Ces ruptures narratives empêchent à la fois à la monotonie de s’installer et à la délégation de parole de dominer : la narration omnisciente ne s’impose que sur la moitié des chapitres de l’ensemble du roman. La répartition est intéressante aussi à remarquer : sans entrer dans les détails, nous en prendrons deux exemples : tous les derniers chapitres de la seconde partie sont énoncés par Marie Nago, laissant la parole souveraine à une femme à la fois amoureuse et combattante, qui est dans la construction de l’avenir et dans une résilience par rapport au passé, et un « dialogue des enfants d’Aza » qui n’oppose cette fois que Désirée et Fatima. Toutefois la première partie qui s’achevait sur un dialogue des enfants d’Aza donnait une clef des récits passés et à venir en une joute entre Désirée et Fatima. La première raconte aux enfants l’histoire des couleurs : « Quand on regarde au-dedans de soi, on voit toutes les couleurs du monde. Allez ! Prenez ma main. Fermez les yeux. Je sens d’abord le bleu, il flotte sur nos têtes, il jette une petite pluie d’aiguilles tendres sur notre peau, il est doux et il passe sans s’arrêter. Puis, je sens venir le jaune, il est chaud, juteux, imprévisible et moqueur. Gilles, est-ce que tu le sens sur la pointe de tes oreilles et de ton nez ? Il te chatouille. Mais le vert est toujours présent lui, j’entends le bruissement des feuilles et l’odeur de la pluie, c’est lui… »

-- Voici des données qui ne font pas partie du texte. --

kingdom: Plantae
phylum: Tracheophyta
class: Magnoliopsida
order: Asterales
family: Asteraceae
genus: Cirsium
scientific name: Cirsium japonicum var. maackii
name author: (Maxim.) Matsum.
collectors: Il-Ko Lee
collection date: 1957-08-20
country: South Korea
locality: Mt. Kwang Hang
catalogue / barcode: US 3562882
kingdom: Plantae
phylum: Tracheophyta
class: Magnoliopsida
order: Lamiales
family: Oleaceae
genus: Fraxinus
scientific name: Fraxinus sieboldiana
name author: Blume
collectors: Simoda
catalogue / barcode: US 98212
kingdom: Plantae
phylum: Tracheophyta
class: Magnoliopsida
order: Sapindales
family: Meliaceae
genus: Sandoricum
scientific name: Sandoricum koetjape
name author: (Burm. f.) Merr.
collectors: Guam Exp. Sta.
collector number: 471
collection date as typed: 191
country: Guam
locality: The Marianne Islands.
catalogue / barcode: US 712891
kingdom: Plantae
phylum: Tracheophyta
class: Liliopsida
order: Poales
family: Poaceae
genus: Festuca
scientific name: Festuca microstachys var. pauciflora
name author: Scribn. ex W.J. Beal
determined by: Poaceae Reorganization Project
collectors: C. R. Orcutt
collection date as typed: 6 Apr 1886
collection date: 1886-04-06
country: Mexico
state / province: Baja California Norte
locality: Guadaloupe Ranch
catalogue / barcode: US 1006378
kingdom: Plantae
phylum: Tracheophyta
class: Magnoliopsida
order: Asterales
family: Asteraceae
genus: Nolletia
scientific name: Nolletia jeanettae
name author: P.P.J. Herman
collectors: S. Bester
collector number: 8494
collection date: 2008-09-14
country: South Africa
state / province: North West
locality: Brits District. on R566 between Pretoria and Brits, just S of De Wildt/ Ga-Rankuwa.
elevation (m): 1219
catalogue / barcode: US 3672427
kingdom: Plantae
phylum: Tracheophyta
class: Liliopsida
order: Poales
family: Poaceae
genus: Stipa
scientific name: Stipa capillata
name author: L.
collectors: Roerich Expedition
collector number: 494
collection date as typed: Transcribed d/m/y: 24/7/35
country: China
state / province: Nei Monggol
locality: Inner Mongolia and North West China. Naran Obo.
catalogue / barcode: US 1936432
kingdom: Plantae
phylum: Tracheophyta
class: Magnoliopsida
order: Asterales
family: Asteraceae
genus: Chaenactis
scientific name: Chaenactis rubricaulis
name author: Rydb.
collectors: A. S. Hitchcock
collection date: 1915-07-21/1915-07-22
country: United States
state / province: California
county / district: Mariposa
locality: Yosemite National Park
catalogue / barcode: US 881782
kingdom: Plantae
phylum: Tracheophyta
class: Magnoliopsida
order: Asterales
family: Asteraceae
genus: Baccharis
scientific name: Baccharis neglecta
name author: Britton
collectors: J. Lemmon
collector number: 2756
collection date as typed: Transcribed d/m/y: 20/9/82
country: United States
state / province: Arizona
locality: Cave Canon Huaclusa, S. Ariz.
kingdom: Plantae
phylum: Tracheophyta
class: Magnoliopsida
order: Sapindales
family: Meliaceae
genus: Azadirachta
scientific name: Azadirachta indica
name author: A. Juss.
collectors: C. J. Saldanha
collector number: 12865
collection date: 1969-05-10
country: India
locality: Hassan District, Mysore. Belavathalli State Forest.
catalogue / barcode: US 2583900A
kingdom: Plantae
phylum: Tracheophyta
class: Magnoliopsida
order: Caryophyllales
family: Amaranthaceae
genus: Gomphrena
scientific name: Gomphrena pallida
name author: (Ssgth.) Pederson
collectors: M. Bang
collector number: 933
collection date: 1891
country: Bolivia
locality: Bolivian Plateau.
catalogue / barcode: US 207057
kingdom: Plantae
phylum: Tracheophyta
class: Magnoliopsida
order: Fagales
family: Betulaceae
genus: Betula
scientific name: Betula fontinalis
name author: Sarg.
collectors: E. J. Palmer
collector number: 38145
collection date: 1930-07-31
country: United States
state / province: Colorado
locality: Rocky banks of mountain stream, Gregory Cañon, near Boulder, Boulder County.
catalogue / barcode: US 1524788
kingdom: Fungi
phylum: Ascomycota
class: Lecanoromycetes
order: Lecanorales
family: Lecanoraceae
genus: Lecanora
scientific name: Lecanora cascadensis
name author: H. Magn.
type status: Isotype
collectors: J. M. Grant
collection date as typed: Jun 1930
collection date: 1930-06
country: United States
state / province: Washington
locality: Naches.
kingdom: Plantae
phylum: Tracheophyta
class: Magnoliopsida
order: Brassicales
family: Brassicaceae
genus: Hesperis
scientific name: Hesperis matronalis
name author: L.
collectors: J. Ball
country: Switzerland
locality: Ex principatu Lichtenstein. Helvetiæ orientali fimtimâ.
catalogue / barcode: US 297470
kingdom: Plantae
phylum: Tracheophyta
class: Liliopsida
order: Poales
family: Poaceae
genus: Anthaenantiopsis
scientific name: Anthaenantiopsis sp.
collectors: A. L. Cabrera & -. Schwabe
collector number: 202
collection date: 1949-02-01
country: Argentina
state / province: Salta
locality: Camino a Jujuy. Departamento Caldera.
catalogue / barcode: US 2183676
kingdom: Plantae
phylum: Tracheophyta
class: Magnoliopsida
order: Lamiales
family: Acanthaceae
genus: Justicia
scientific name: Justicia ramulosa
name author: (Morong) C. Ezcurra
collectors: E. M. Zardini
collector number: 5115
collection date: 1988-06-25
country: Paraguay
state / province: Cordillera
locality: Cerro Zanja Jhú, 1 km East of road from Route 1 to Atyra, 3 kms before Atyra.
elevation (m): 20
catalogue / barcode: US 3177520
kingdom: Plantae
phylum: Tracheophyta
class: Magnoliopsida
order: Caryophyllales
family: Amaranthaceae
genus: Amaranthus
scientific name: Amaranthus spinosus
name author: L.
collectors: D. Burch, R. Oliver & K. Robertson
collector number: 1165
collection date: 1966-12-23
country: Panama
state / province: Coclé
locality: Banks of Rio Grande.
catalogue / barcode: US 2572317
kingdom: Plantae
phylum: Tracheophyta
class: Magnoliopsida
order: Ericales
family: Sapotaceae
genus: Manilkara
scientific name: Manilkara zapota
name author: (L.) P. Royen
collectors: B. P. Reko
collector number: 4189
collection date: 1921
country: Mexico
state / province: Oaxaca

Mais quelqu’un l’interrompt et se moque de son récit : c’est Fatima qui, elle, raconte à sa façon : « Et pourquoi avez-vous peur de moi ? Parce que je dis la vérité. Les couleurs, je vais vous raconter les couleurs moi. Le bleu, c’est le bruit vif que fait la machette quand elle coupe la canne, elle est rapide, cruelle, on ne l’entend pas venir. Le jaune c’est la voix infidèle de ceux qui te donnent des coups dans le dos pour sauver leur peau, des noirs comme toi, Africains faits captifs comme toi, insurgés comme toi, des affranchis, des petits blancs, blanchettes blancs mannans comme Ti Griffe. C’est l’odeur de la trahison. […] Et le vert, c’est l’odeur de la peur. Celle de Gilles qui a peur de tout ».
Ainsi, entre Désirée et Fatima s’affrontent deux façons de dire et de vivre face à la violence indicible du système esclavagiste. C’est au mitan de ces deux extrêmes que se situe la parole de la narratrice entre Désirée qui danse « dans ses rêves » et Fatima qui refuse d’édulcorer le réel dont il faut dire les échardes à l’état brut.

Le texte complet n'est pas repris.